Retype each record exactly; no pictures.
· · · · · · ·
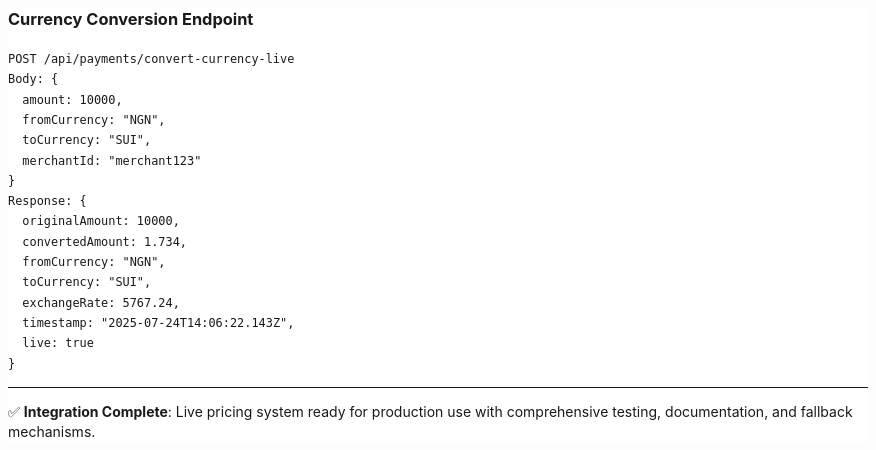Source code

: ### Currency Conversion Endpoint
```
POST /api/payments/convert-currency-live
Body: {
  amount: 10000,
  fromCurrency: "NGN",
  toCurrency: "SUI", 
  merchantId: "merchant123"
}
Response: {
  originalAmount: 10000,
  convertedAmount: 1.734,
  fromCurrency: "NGN",
  toCurrency: "SUI",
  exchangeRate: 5767.24,
  timestamp: "2025-07-24T14:06:22.143Z",
  live: true
}
```

---

✅ **Integration Complete**: Live pricing system ready for production use with comprehensive testing, documentation, and fallback mechanisms.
· · · · · · ·
EXERCISE OUTPUT>
Source code

: ### Currency Conversion Endpoint
```
POST /api/payments/convert-currency-live
Body: {
  amount: 10000,
  fromCurrency: "NGN",
  toCurrency: "SUI", 
  merchantId: "merchant123"
}
Response: {
  originalAmount: 10000,
  convertedAmount: 1.734,
  fromCurrency: "NGN",
  toCurrency: "SUI",
  exchangeRate: 5767.24,
  timestamp: "2025-07-24T14:06:22.143Z",
  live: true
}
```

---

✅ **Integration Complete**: Live pricing system ready for production use with comprehensive testing, documentation, and fallback mechanisms.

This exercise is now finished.